AUFGABEN:
(A) Kopieren Sie aus dem Artikel über die Glatzflechte den Abschnitt von „Viele Betriebe haben“ bis „Zukauf von Kälbern.“ wortgetreu.
(B) Beantworten Sie anhand des Artikels über die Glatzflechte kurz:
(i) Was ist meist die Eingangspforte der Trichophytie in den Betrieb?
(ii) Wo leben die Erreger ausschließlich?
(iii) Wie lange können ihre Sporen in der Umgebung überleben?

ARTIKELTEXT:
● ● ● ●
Trichophytie: Und jährlich grüßt die Glatzflechte

Viele Betriebe haben mit der Hauterkrankung Trichophytie, auch Glatzflechte genannt, zu kämpfen. Die Eingangspforte in den Betrieb ist meist der Zukauf von Kälbern.
Trichophytie wird von Tier zu Tier oder über die Stalleinrichtung übertragen.
Trichophytie wird von Tier zu Tier oder über die Stalleinrichtung übertragen.
Die Trichophytie ist eine Pilzerkrankung der Haut, die sehr ansteckend und leicht vom Tier auf den Menschen und umgekehrt übertragbar ist. Die Erreger leben ausschließlich in der Haut ihrer Wirte, allerdings können ihre Sporen jahrelang in der Umgebung überleben.
● ● ● ●
ROHDATEN:
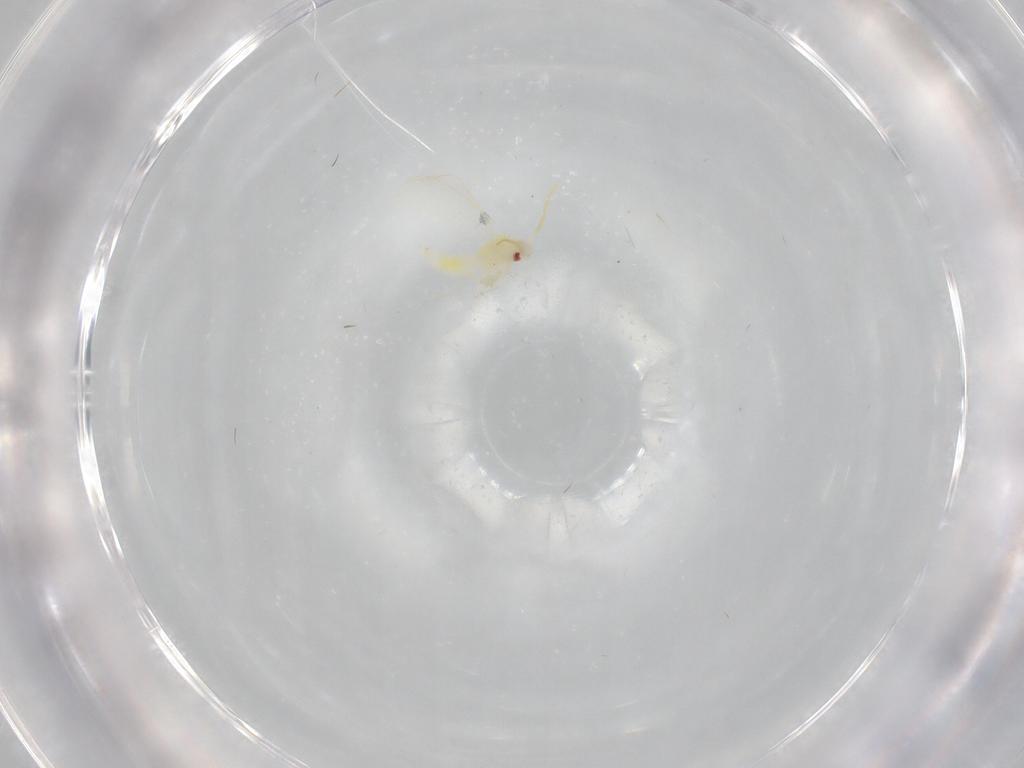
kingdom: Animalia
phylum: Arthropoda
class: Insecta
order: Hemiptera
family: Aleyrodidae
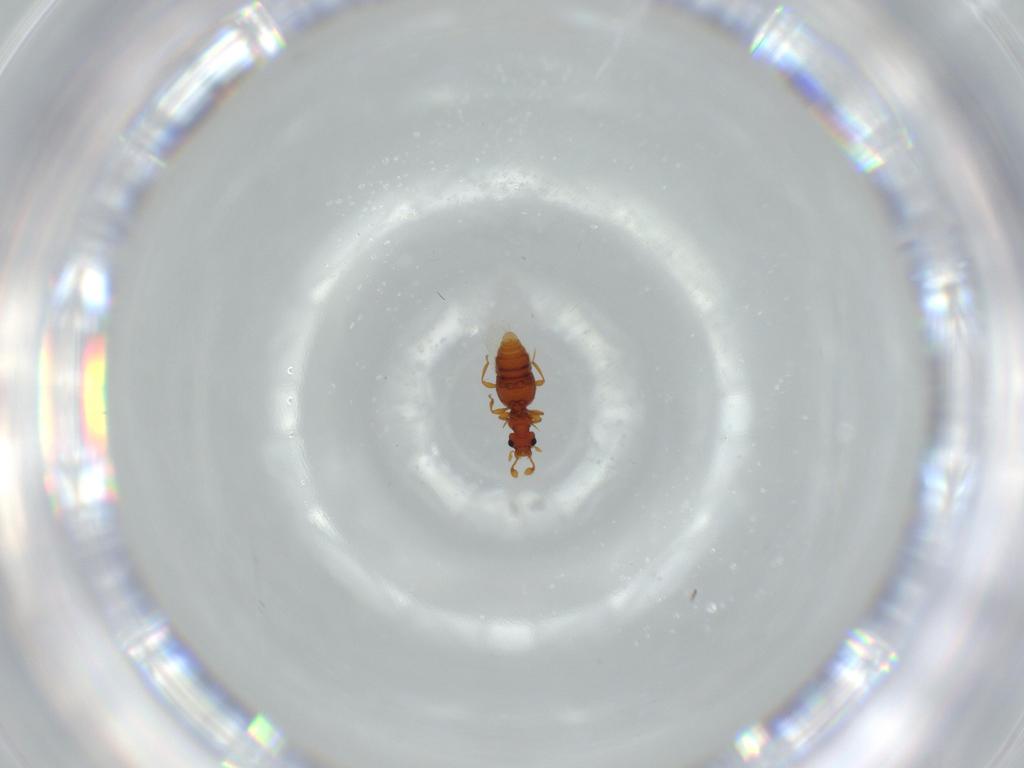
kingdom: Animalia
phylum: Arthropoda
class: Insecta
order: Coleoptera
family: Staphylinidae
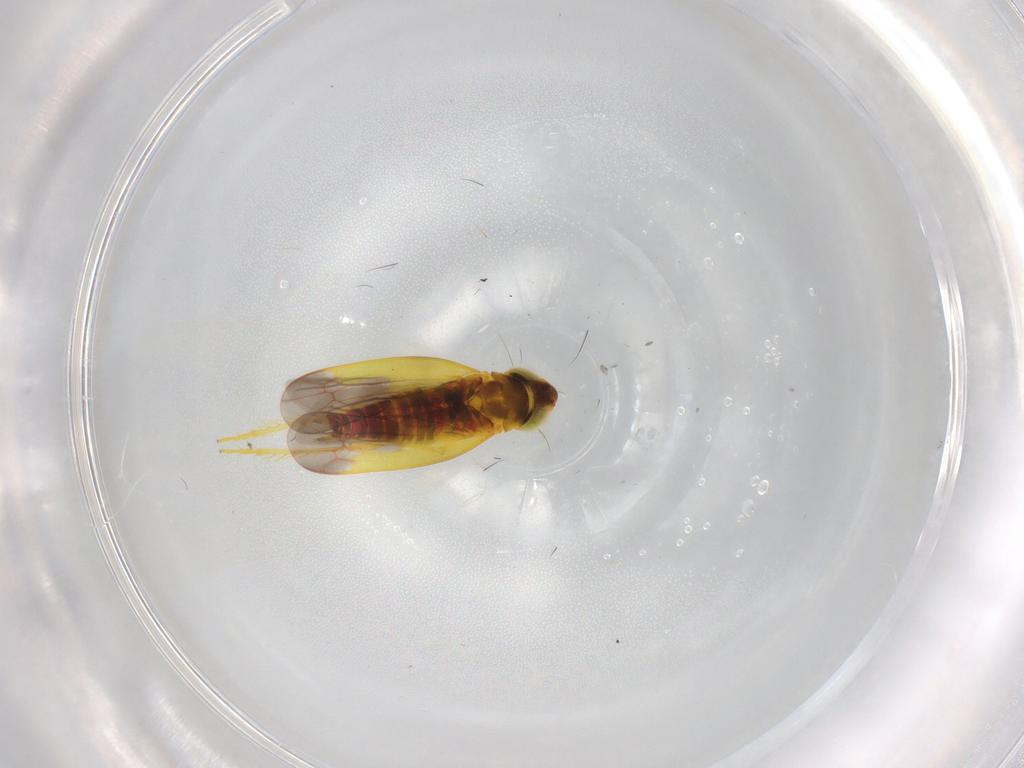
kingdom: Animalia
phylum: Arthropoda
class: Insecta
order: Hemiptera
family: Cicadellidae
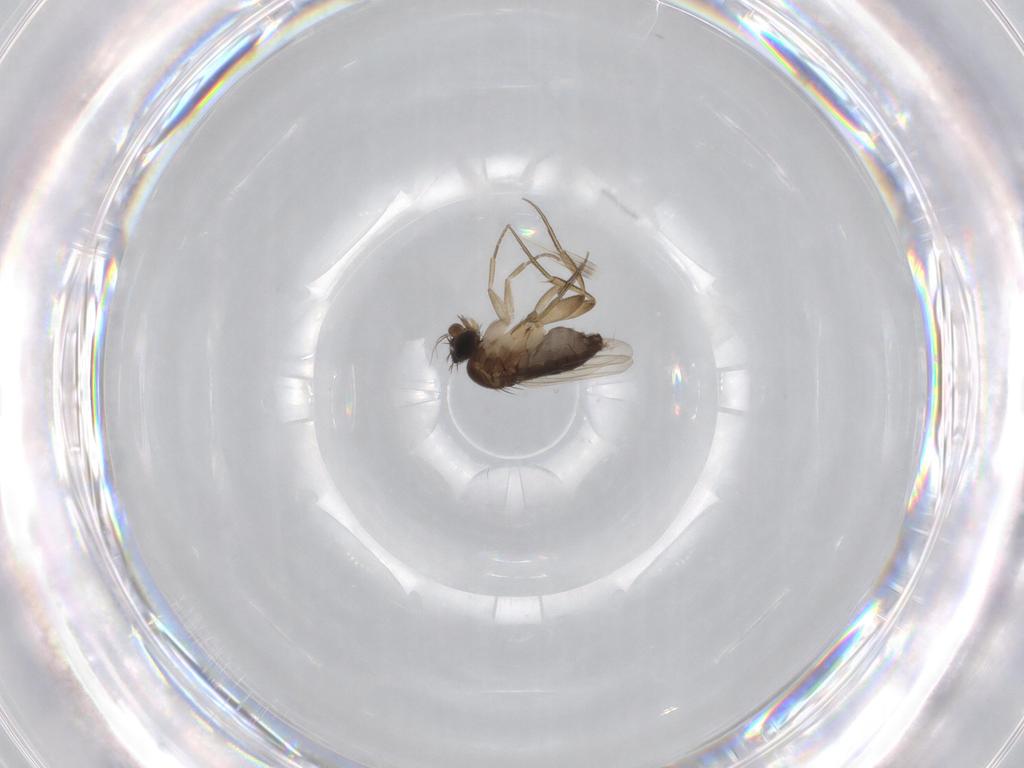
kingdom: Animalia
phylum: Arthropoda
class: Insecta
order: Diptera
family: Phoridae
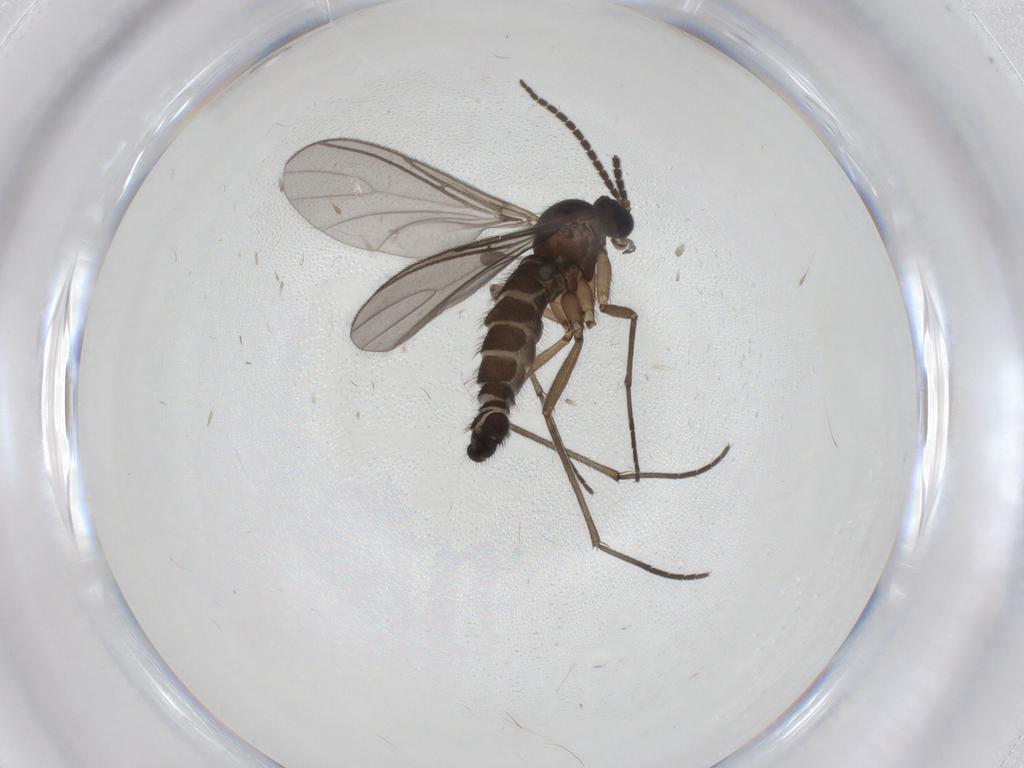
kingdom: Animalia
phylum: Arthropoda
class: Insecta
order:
● ● ● ●
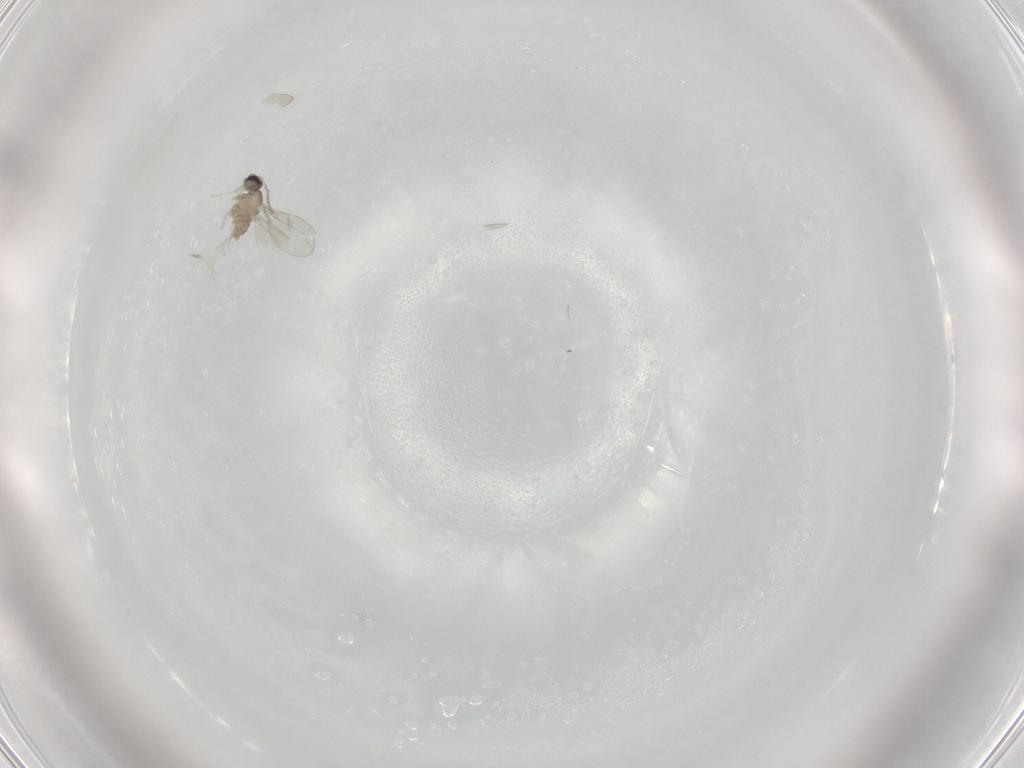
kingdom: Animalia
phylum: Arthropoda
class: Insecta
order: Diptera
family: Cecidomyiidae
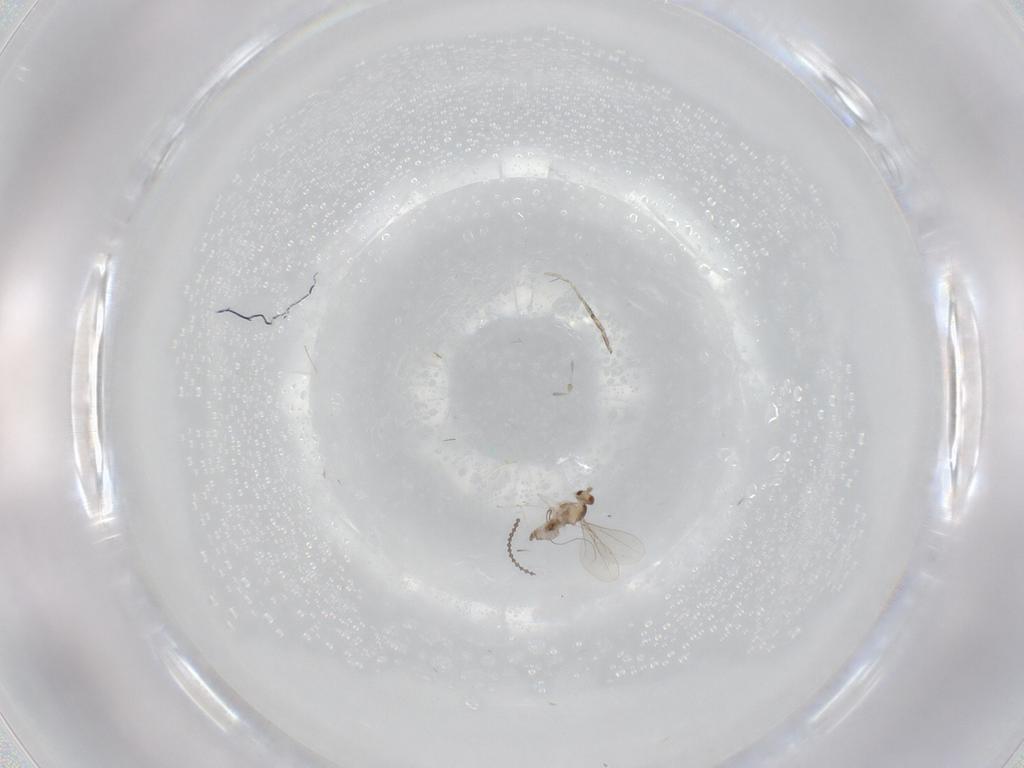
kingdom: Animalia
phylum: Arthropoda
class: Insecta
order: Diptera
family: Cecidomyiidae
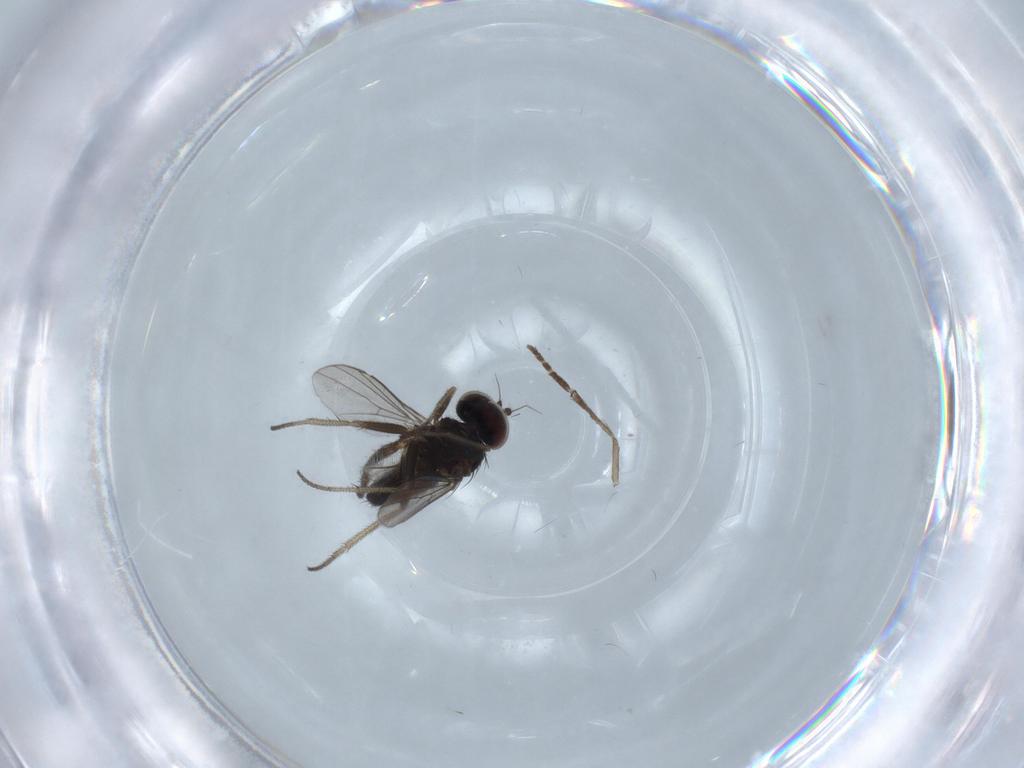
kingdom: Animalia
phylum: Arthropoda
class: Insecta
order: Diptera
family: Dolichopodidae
● ● ● ●
LÖSUNGEN:
(A)
Viele Betriebe haben mit der Hauterkrankung Trichophytie, auch Glatzflechte genannt, zu kämpfen. Die Eingangspforte in den Betrieb ist meist der Zukauf von Kälbern.

(B)
(i) Der Zukauf von Kälbern.
(ii) In der Haut ihrer Wirte.
(iii) Jahrelang.